Terrible is probably a stretch. It’s on the line, but when trying to give a generic framework - I feel 22% is slightly safer. Clearly 24% could make sense for some people, but I often see diminishing returns at 24% (partially because it starts triggering IRMMA).
@@foundryfinancial I would say that each case is different, and the most accurate statement you said is that you are just some guy on the internet, and they should consult a real tax expert.
I thought you were tax professional
I’m not your tax professional…
@@foundryfinancial A very important distraction since you are providing general information, not advice specific to any individual person.
I thought they recently changed it so standard deduction people COULD deduct charitable donations.

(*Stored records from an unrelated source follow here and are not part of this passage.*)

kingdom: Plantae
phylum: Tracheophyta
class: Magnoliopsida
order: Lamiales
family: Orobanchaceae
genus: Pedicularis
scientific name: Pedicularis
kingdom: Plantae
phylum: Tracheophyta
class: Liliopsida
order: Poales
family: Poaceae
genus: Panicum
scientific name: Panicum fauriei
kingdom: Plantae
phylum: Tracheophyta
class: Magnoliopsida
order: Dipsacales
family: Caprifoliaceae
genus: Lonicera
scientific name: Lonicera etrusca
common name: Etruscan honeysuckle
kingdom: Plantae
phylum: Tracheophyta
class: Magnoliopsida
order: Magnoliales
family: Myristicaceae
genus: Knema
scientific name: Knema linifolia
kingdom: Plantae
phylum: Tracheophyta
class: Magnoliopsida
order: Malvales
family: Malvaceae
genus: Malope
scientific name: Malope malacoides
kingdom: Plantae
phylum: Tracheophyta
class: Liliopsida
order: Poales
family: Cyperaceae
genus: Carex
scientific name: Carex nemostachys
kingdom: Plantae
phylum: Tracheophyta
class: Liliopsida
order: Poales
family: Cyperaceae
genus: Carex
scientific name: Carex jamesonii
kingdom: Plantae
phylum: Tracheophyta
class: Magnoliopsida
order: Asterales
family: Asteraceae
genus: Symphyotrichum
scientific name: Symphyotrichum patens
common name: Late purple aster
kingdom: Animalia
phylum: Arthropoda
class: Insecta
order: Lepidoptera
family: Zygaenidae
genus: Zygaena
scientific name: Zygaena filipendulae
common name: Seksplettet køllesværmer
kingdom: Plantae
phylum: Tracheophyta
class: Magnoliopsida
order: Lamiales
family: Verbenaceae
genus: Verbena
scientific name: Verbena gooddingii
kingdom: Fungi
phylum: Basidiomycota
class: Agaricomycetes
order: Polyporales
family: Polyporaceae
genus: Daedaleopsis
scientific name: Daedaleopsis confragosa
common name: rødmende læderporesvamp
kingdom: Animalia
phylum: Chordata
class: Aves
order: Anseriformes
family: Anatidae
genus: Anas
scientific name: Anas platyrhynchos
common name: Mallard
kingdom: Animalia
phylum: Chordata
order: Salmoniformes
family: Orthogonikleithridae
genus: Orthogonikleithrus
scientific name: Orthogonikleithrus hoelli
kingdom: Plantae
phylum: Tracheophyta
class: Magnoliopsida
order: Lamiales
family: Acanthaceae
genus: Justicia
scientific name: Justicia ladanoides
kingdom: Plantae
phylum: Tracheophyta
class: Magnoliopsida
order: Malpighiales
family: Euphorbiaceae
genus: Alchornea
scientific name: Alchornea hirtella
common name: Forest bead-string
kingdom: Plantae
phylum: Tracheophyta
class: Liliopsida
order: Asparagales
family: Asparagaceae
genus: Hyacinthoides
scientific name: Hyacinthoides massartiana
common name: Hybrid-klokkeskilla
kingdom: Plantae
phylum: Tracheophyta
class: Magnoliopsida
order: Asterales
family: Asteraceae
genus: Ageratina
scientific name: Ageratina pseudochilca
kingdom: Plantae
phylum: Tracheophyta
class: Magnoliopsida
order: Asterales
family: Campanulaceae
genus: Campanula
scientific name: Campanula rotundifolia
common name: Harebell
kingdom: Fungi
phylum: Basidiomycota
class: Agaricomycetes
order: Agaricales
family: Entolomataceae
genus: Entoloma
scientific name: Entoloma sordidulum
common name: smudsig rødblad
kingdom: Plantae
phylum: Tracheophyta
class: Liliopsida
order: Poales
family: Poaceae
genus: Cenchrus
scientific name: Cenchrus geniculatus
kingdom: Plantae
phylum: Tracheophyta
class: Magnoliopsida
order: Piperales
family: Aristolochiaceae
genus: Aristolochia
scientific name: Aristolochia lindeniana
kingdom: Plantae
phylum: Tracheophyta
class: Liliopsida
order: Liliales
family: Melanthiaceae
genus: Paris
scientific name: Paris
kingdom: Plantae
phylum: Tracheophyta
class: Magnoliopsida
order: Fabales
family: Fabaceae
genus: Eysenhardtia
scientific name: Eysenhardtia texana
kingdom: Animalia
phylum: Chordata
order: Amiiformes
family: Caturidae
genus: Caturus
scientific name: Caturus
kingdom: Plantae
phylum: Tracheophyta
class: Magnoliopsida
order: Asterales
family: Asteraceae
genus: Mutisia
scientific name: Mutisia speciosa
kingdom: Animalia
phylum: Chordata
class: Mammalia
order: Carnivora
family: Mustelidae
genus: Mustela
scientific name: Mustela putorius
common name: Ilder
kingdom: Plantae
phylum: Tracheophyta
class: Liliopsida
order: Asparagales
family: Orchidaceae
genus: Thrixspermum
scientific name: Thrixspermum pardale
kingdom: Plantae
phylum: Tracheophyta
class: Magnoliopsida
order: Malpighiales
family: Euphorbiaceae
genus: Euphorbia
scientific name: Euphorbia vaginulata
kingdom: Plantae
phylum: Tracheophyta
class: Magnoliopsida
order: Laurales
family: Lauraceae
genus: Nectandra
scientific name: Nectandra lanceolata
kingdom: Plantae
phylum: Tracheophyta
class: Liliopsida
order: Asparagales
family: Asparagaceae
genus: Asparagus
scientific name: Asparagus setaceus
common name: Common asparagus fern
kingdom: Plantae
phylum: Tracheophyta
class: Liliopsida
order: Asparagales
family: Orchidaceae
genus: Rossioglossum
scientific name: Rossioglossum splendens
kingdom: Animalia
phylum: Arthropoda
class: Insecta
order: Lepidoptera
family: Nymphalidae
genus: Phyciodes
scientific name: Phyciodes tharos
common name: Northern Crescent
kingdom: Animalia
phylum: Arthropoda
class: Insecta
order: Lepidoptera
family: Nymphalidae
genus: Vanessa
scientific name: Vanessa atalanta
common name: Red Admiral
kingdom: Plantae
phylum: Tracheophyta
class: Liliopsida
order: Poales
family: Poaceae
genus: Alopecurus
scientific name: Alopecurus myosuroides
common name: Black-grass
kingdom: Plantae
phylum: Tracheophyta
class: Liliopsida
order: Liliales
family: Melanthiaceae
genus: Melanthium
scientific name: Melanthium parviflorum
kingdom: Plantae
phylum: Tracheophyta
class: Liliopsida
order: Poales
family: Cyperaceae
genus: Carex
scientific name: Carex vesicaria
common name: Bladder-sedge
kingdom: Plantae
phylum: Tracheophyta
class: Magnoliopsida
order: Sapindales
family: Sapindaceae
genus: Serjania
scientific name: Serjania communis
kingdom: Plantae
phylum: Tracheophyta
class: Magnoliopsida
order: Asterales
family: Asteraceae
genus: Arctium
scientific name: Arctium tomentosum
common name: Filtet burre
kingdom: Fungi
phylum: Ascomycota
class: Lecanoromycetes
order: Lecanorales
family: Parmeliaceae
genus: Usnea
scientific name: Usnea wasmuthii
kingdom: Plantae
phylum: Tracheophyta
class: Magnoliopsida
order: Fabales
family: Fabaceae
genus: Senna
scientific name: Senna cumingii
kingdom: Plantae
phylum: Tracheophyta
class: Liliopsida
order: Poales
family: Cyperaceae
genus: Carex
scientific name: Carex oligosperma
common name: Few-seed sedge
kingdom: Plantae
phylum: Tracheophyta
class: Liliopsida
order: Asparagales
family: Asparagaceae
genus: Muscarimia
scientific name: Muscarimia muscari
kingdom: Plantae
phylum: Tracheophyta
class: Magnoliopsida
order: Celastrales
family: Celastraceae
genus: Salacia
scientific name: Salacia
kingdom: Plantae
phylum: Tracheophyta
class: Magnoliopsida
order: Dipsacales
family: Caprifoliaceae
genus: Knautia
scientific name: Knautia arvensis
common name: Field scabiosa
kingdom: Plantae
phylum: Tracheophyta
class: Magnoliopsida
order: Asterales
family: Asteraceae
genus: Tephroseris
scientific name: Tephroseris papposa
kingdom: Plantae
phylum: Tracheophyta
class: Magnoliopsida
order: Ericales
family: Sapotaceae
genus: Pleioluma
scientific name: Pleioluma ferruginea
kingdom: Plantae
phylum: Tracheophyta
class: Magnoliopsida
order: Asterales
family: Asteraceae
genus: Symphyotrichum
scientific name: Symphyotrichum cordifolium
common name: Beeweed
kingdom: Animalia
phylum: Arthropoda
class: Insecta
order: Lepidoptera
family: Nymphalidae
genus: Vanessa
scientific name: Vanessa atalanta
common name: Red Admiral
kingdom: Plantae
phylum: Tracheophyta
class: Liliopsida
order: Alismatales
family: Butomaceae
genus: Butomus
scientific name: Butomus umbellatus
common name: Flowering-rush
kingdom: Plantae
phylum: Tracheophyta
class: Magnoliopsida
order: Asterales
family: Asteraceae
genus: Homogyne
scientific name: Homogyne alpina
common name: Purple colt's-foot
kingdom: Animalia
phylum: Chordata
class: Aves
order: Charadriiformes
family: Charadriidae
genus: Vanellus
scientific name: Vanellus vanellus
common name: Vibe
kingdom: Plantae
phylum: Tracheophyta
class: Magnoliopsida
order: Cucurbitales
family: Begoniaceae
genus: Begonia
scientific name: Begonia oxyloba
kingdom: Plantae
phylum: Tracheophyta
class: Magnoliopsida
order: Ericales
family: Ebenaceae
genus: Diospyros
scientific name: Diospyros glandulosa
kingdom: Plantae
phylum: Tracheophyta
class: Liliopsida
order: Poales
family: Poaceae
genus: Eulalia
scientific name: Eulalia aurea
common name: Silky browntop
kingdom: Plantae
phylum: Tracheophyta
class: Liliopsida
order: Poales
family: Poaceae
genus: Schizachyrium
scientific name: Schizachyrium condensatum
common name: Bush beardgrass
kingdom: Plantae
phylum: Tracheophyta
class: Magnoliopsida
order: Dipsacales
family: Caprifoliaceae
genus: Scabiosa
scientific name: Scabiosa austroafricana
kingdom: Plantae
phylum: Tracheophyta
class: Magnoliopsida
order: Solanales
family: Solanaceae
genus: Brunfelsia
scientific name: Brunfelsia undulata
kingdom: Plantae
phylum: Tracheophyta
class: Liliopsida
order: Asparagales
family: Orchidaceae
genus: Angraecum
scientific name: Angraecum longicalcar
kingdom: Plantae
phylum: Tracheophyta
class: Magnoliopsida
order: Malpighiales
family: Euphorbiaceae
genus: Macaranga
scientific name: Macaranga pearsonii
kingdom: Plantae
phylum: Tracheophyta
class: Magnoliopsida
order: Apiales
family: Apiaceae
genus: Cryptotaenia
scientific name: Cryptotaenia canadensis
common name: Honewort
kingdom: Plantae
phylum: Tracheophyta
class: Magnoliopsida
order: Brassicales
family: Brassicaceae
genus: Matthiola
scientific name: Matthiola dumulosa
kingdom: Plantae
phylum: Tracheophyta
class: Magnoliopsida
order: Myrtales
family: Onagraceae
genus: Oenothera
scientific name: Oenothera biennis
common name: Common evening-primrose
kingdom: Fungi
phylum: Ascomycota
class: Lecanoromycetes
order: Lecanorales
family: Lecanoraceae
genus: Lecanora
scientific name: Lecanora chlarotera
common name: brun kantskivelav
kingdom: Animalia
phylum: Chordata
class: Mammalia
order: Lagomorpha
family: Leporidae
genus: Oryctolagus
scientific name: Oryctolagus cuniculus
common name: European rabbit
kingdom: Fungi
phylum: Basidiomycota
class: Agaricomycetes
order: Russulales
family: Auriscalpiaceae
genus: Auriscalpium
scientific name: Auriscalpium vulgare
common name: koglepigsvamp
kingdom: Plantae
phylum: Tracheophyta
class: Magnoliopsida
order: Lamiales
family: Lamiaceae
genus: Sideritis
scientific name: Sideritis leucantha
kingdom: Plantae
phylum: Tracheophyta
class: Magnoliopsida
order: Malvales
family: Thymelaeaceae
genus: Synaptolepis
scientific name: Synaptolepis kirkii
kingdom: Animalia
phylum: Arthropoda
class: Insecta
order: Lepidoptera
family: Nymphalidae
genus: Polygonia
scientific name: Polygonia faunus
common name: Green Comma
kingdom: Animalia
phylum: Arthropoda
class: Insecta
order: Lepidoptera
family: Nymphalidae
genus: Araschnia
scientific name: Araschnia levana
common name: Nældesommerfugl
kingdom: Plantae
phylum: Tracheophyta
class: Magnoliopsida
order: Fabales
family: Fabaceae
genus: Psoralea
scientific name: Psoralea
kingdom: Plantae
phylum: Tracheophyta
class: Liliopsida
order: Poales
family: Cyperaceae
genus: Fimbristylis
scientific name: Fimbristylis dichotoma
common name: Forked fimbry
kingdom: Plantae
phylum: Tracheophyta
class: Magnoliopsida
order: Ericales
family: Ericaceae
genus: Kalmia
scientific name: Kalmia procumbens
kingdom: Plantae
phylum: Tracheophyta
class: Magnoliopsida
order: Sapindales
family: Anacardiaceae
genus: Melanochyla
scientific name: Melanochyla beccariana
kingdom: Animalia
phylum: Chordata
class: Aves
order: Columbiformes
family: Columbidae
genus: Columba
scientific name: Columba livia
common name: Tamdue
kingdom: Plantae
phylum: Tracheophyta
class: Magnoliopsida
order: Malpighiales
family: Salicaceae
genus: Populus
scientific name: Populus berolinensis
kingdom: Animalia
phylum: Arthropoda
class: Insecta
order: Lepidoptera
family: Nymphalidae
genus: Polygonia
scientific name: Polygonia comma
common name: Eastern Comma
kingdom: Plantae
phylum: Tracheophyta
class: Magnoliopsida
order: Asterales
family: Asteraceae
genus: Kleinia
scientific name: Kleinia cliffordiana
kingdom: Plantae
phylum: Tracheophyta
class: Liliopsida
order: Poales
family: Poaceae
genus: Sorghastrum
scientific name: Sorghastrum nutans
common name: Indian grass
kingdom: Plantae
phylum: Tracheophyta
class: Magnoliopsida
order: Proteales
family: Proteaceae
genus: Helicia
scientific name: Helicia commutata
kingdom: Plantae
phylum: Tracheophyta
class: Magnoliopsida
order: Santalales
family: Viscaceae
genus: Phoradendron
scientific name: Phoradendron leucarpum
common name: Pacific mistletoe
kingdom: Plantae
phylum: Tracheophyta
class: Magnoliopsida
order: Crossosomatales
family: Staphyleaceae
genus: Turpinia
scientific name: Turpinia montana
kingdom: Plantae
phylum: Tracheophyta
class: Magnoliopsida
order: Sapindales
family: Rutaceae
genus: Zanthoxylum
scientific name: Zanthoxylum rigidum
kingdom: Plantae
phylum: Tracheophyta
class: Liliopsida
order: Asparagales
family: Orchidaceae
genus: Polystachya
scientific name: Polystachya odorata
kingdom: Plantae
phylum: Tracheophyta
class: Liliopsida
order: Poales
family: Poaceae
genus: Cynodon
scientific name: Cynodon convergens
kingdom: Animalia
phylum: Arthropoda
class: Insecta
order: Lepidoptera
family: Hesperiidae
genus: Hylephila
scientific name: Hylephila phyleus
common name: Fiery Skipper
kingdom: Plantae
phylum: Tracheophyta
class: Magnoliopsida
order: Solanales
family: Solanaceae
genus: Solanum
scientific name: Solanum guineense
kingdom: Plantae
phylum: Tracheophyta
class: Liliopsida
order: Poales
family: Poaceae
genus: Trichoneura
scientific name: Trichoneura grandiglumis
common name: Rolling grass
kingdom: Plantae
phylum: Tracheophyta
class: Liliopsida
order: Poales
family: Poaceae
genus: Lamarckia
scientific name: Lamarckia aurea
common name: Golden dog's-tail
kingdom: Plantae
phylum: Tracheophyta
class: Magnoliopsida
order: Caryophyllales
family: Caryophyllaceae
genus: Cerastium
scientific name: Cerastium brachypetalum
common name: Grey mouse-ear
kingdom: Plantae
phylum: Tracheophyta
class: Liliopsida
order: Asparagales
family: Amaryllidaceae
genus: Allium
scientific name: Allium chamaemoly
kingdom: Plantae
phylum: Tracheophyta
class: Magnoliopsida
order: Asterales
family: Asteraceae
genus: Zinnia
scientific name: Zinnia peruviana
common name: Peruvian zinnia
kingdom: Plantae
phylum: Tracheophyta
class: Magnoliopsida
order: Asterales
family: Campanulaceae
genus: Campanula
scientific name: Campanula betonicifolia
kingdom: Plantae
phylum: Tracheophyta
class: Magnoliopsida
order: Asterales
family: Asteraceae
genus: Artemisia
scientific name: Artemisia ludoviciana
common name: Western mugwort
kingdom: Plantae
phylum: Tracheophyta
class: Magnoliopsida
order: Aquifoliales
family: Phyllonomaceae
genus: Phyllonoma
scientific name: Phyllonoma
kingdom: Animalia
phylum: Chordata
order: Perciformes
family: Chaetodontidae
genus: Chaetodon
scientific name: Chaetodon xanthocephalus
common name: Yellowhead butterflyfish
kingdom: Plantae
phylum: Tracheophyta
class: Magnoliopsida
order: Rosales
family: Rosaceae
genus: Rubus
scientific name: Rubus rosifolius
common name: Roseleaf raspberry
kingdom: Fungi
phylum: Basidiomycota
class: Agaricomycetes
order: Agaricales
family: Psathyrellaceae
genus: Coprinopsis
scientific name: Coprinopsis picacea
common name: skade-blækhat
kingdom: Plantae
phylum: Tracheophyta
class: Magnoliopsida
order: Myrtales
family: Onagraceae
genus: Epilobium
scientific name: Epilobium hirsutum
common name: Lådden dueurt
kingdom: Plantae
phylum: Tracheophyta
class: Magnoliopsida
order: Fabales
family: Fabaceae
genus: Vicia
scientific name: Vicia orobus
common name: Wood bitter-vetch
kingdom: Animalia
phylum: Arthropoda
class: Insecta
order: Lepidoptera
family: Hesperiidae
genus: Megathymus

Oh, and Dunder Mifflin would probably not have a HSA available and Pam was only unemployed when the kid was born, so they should get a child tax credit too.
I thought my tax return from 2022 and had Charitable contributions
Unfortunately, no. You could deduct $300 as a special COVID provision.
Temporarily permitted $300 on 2020 and 2021 returns, but no longer.
“For tax years 2020 and 2021, the IRS temporarily allowed tax filers to claim up to $300 in charitable donations as a deduction without itemizing. That's no longer available.”